**Exercise instructions**
Give every line of all the items below as a JSON list of strings, with one string per line and blank lines left out.

**Records shown**
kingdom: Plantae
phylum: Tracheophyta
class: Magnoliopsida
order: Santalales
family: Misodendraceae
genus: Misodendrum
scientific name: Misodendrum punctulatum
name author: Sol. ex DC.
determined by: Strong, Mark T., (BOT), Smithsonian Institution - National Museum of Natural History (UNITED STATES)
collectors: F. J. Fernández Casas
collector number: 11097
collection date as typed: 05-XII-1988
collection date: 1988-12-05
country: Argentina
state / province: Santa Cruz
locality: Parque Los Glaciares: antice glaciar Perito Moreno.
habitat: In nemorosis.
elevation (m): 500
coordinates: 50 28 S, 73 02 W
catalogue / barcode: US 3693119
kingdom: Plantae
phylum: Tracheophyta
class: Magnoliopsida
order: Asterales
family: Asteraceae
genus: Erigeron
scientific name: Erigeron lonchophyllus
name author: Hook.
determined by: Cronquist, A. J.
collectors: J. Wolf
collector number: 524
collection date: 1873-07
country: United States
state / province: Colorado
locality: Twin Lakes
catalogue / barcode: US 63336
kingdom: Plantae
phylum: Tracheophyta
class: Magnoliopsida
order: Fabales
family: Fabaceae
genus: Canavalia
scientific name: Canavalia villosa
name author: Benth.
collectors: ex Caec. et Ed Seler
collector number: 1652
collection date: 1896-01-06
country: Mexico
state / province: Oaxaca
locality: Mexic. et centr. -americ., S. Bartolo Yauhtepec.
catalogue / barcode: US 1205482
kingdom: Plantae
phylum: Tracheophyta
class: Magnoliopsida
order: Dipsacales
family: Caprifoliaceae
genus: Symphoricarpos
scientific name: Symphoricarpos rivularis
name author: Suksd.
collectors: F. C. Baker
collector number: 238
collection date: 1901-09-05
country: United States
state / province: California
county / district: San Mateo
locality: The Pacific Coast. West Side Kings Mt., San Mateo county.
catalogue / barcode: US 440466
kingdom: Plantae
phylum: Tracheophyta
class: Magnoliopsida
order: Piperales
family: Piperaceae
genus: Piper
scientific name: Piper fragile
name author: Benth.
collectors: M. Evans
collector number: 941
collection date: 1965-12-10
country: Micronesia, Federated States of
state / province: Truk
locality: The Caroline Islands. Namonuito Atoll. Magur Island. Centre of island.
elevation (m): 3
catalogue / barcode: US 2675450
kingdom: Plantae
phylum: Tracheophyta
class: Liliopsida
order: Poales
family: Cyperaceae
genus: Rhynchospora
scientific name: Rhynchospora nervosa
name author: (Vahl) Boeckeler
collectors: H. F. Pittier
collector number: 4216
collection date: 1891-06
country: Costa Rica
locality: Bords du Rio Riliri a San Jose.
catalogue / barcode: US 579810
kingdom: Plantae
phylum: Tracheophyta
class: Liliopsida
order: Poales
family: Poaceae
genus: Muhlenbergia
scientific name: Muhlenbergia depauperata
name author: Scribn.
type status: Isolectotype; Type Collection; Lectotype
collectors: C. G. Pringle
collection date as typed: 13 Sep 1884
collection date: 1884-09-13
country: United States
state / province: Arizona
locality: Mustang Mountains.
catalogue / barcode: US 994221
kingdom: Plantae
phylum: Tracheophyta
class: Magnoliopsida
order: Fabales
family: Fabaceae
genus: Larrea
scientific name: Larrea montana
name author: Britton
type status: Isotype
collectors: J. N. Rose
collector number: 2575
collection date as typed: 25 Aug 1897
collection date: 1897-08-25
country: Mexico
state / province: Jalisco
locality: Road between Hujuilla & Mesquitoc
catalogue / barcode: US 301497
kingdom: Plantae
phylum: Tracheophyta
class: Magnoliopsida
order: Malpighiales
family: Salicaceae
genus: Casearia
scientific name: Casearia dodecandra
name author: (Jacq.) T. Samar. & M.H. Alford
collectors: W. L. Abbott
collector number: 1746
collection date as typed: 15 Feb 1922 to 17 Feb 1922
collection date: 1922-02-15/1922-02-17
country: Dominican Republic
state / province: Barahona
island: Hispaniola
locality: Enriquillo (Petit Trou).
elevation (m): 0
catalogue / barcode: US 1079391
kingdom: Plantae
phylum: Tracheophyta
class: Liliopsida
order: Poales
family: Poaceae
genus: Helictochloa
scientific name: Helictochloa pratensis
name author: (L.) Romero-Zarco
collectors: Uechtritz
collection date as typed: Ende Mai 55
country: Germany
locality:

**Answer in full**
[
  "kingdom: Plantae",
  "phylum: Tracheophyta",
  "class: Magnoliopsida",
  "order: Santalales",
  "family: Misodendraceae",
  "genus: Misodendrum",
  "scientific name: Misodendrum punctulatum",
  "name author: Sol. ex DC.",
  "determined by: Strong, Mark T., (BOT), Smithsonian Institution - National Museum of Natural History (UNITED STATES)",
  "collectors: F. J. Fernández Casas",
  "collector number: 11097",
  "collection date as typed: 05-XII-1988",
  "collection date: 1988-12-05",
  "country: Argentina",
  "state / province: Santa Cruz",
  "locality: Parque Los Glaciares: antice glaciar Perito Moreno.",
  "habitat: In nemorosis.",
  "elevation (m): 500",
  "coordinates: 50 28 S, 73 02 W",
  "catalogue / barcode: US 3693119",
  "kingdom: Plantae",
  "phylum: Tracheophyta",
  "class: Magnoliopsida",
  "order: Asterales",
  "family: Asteraceae",
  "genus: Erigeron",
  "scientific name: Erigeron lonchophyllus",
  "name author: Hook.",
  "determined by: Cronquist, A. J.",
  "collectors: J. Wolf",
  "collector number: 524",
  "collection date: 1873-07",
  "country: United States",
  "state / province: Colorado",
  "locality: Twin Lakes",
  "catalogue / barcode: US 63336",
  "kingdom: Plantae",
  "phylum: Tracheophyta",
  "class: Magnoliopsida",
  "order: Fabales",
  "family: Fabaceae",
  "genus: Canavalia",
  "scientific name: Canavalia villosa",
  "name author: Benth.",
  "collectors: ex Caec. et Ed Seler",
  "collector number: 1652",
  "collection date: 1896-01-06",
  "country: Mexico",
  "state / province: Oaxaca",
  "locality: Mexic. et centr. -americ., S. Bartolo Yauhtepec.",
  "catalogue / barcode: US 1205482",
  "kingdom: Plantae",
  "phylum: Tracheophyta",
  "class: Magnoliopsida",
  "order: Dipsacales",
  "family: Caprifoliaceae",
  "genus: Symphoricarpos",
  "scientific name: Symphoricarpos rivularis",
  "name author: Suksd.",
  "collectors: F. C. Baker",
  "collector number: 238",
  "collection date: 1901-09-05",
  "country: United States",
  "state / province: California",
  "county / district: San Mateo",
  "locality: The Pacific Coast. West Side Kings Mt., San Mateo county.",
  "catalogue / barcode: US 440466",
  "kingdom: Plantae",
  "phylum: Tracheophyta",
  "class: Magnoliopsida",
  "order: Piperales",
  "family: Piperaceae",
  "genus: Piper",
  "scientific name: Piper fragile",
  "name author: Benth.",
  "collectors: M. Evans",
  "collector number: 941",
  "collection date: 1965-12-10",
  "country: Micronesia, Federated States of",
  "state / province: Truk",
  "locality: The Caroline Islands. Namonuito Atoll. Magur Island. Centre of island.",
  "elevation (m): 3",
  "catalogue / barcode: US 2675450",
  "kingdom: Plantae",
  "phylum: Tracheophyta",
  "class: Liliopsida",
  "order: Poales",
  "family: Cyperaceae",
  "genus: Rhynchospora",
  "scientific name: Rhynchospora nervosa",
  "name author: (Vahl) Boeckeler",
  "collectors: H. F. Pittier",
  "collector number: 4216",
  "collection date: 1891-06",
  "country: Costa Rica",
  "locality: Bords du Rio Riliri a San Jose.",
  "catalogue / barcode: US 579810",
  "kingdom: Plantae",
  "phylum: Tracheophyta",
  "class: Liliopsida",
  "order: Poales",
  "family: Poaceae",
  "genus: Muhlenbergia",
  "scientific name: Muhlenbergia depauperata",
  "name author: Scribn.",
  "type status: Isolectotype; Type Collection; Lectotype",
  "collectors: C. G. Pringle",
  "collection date as typed: 13 Sep 1884",
  "collection date: 1884-09-13",
  "country: United States",
  "state / province: Arizona",
  "locality: Mustang Mountains.",
  "catalogue / barcode: US 994221",
  "kingdom: Plantae",
  "phylum: Tracheophyta",
  "class: Magnoliopsida",
  "order: Fabales",
  "family: Fabaceae",
  "genus: Larrea",
  "scientific name: Larrea montana",
  "name author: Britton",
  "type status: Isotype",
  "collectors: J. N. Rose",
  "collector number: 2575",
  "collection date as typed: 25 Aug 1897",
  "collection date: 1897-08-25",
  "country: Mexico",
  "state / province: Jalisco",
  "locality: Road between Hujuilla & Mesquitoc",
  "catalogue / barcode: US 301497",
  "kingdom: Plantae",
  "phylum: Tracheophyta",
  "class: Magnoliopsida",
  "order: Malpighiales",
  "family: Salicaceae",
  "genus: Casearia",
  "scientific name: Casearia dodecandra",
  "name author: (Jacq.) T. Samar. & M.H. Alford",
  "collectors: W. L. Abbott",
  "collector number: 1746",
  "collection date as typed: 15 Feb 1922 to 17 Feb 1922",
  "collection date: 1922-02-15/1922-02-17",
  "country: Dominican Republic",
  "state / province: Barahona",
  "island: Hispaniola",
  "locality: Enriquillo (Petit Trou).",
  "elevation (m): 0",
  "catalogue / barcode: US 1079391",
  "kingdom: Plantae",
  "phylum: Tracheophyta",
  "class: Liliopsida",
  "order: Poales",
  "family: Poaceae",
  "genus: Helictochloa",
  "scientific name: Helictochloa pratensis",
  "name author: (L.) Romero-Zarco",
  "collectors: Uechtritz",
  "collection date as typed: Ende Mai 55",
  "country: Germany",
  "locality:"
]